We are so grateful to the person who first called in about Junior; a couple hours later and he would not have survived. We are also indebted to Dr Sarah, a vet who just happened to be vacationing in a house right next to where Junior was. She kept an eye on him while we were making our way up, provided us with updates, and helped us catch him and get him loaded onto the trailer. And as always, we must thank our Currituck County sheriff’s department for their support and assistance. Junior had a lot of people working very hard to save his life on Wednesday.
We put Junior on the trailer right at the foot of Penny’s Hill, where he’s lived all his life. In fact, one of our favorite pictures of his dad, Amadeo, was taken at the top of Penny’s Hill. His ancestors have called that area home for hundreds of years and Junior’s loss from the wild herd is truly devastating. Of course we are happy to have him on the farm, happy that we saved him, and happy knowing he will be safe and comfortable for the rest of his life. But he should be wild.
Please don’t take the horses’ existence here for granted. Follow the rules so they will continue to thrive on the northern beaches for many more generations. It’s absolutely possible to live in harmony with them; to watch them and love them and appreciate everything about them without getting close, and certainly without feeding. Just like every individual horse is critically important to the genetic health of the herd, every single person who sets foots on the beach is critically important to their survival too. All it takes is one apple from one person. Please do not be that one person who causes a tragedy to happen.

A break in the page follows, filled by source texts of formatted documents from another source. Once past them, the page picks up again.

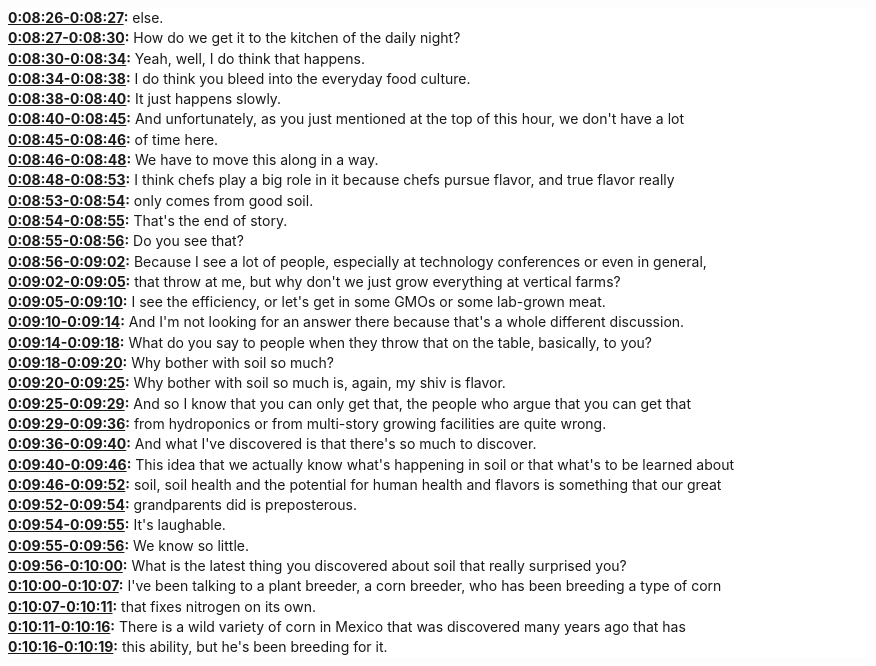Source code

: **[0:08:26-0:08:27](https://investinginregenerativeagriculture.com/dan-barber#t=0:08:26):**  else.  
**[0:08:27-0:08:30](https://investinginregenerativeagriculture.com/dan-barber#t=0:08:27):**  How do we get it to the kitchen of the daily night?  
**[0:08:30-0:08:34](https://investinginregenerativeagriculture.com/dan-barber#t=0:08:30):**  Yeah, well, I do think that happens.  
**[0:08:34-0:08:38](https://investinginregenerativeagriculture.com/dan-barber#t=0:08:34):**  I do think you bleed into the everyday food culture.  
**[0:08:38-0:08:40](https://investinginregenerativeagriculture.com/dan-barber#t=0:08:38):**  It just happens slowly.  
**[0:08:40-0:08:45](https://investinginregenerativeagriculture.com/dan-barber#t=0:08:40):**  And unfortunately, as you just mentioned at the top of this hour, we don't have a lot  
**[0:08:45-0:08:46](https://investinginregenerativeagriculture.com/dan-barber#t=0:08:45):**  of time here.  
**[0:08:46-0:08:48](https://investinginregenerativeagriculture.com/dan-barber#t=0:08:46):**  We have to move this along in a way.  
**[0:08:48-0:08:53](https://investinginregenerativeagriculture.com/dan-barber#t=0:08:48):**  I think chefs play a big role in it because chefs pursue flavor, and true flavor really  
**[0:08:53-0:08:54](https://investinginregenerativeagriculture.com/dan-barber#t=0:08:53):**  only comes from good soil.  
**[0:08:54-0:08:55](https://investinginregenerativeagriculture.com/dan-barber#t=0:08:54):**  That's the end of story.  
**[0:08:55-0:08:56](https://investinginregenerativeagriculture.com/dan-barber#t=0:08:55):**  Do you see that?  
**[0:08:56-0:09:02](https://investinginregenerativeagriculture.com/dan-barber#t=0:08:56):**  Because I see a lot of people, especially at technology conferences or even in general,  
**[0:09:02-0:09:05](https://investinginregenerativeagriculture.com/dan-barber#t=0:09:02):**  that throw at me, but why don't we just grow everything at vertical farms?  
**[0:09:05-0:09:10](https://investinginregenerativeagriculture.com/dan-barber#t=0:09:05):**  I see the efficiency, or let's get in some GMOs or some lab-grown meat.  
**[0:09:10-0:09:14](https://investinginregenerativeagriculture.com/dan-barber#t=0:09:10):**  And I'm not looking for an answer there because that's a whole different discussion.  
**[0:09:14-0:09:18](https://investinginregenerativeagriculture.com/dan-barber#t=0:09:14):**  What do you say to people when they throw that on the table, basically, to you?  
**[0:09:18-0:09:20](https://investinginregenerativeagriculture.com/dan-barber#t=0:09:18):**  Why bother with soil so much?  
**[0:09:20-0:09:25](https://investinginregenerativeagriculture.com/dan-barber#t=0:09:20):**  Why bother with soil so much is, again, my shiv is flavor.  
**[0:09:25-0:09:29](https://investinginregenerativeagriculture.com/dan-barber#t=0:09:25):**  And so I know that you can only get that, the people who argue that you can get that  
**[0:09:29-0:09:36](https://investinginregenerativeagriculture.com/dan-barber#t=0:09:29):**  from hydroponics or from multi-story growing facilities are quite wrong.  
**[0:09:36-0:09:40](https://investinginregenerativeagriculture.com/dan-barber#t=0:09:36):**  And what I've discovered is that there's so much to discover.  
**[0:09:40-0:09:46](https://investinginregenerativeagriculture.com/dan-barber#t=0:09:40):**  This idea that we actually know what's happening in soil or that what's to be learned about  
**[0:09:46-0:09:52](https://investinginregenerativeagriculture.com/dan-barber#t=0:09:46):**  soil, soil health and the potential for human health and flavors is something that our great  
**[0:09:52-0:09:54](https://investinginregenerativeagriculture.com/dan-barber#t=0:09:52):**  grandparents did is preposterous.  
**[0:09:54-0:09:55](https://investinginregenerativeagriculture.com/dan-barber#t=0:09:54):**  It's laughable.  
**[0:09:55-0:09:56](https://investinginregenerativeagriculture.com/dan-barber#t=0:09:55):**  We know so little.  
**[0:09:56-0:10:00](https://investinginregenerativeagriculture.com/dan-barber#t=0:09:56):**  What is the latest thing you discovered about soil that really surprised you?  
**[0:10:00-0:10:07](https://investinginregenerativeagriculture.com/dan-barber#t=0:10:00):**  I've been talking to a plant breeder, a corn breeder, who has been breeding a type of corn  
**[0:10:07-0:10:11](https://investinginregenerativeagriculture.com/dan-barber#t=0:10:07):**  that fixes nitrogen on its own.  
**[0:10:11-0:10:16](https://investinginregenerativeagriculture.com/dan-barber#t=0:10:11):**  There is a wild variety of corn in Mexico that was discovered many years ago that has  
**[0:10:16-0:10:19](https://investinginregenerativeagriculture.com/dan-barber#t=0:10:16):**  this ability, but he's been breeding for it.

An update from July 10, 2021, from Herd Manager, Meg Puckett

May be an image of horse and outdoors

Junior had a pretty good week! Definitely improved from last week. He got a clean bill of health yesterday at his recheck. Got his teeth done (they look pretty great for an old, wild stallion), got his vaccinations, and also got some friends! He’s learned to lead (with a little positive reinforcement), loves scratches and attention from us, and has figured out all the perks to being domesticated like fresh water, a shelter with a fan, and hay. We are still heartbroken he is no longer on the beach, but at the same time so grateful that he is alive and well. We have no doubt he will continue to thrive on the rescue farm.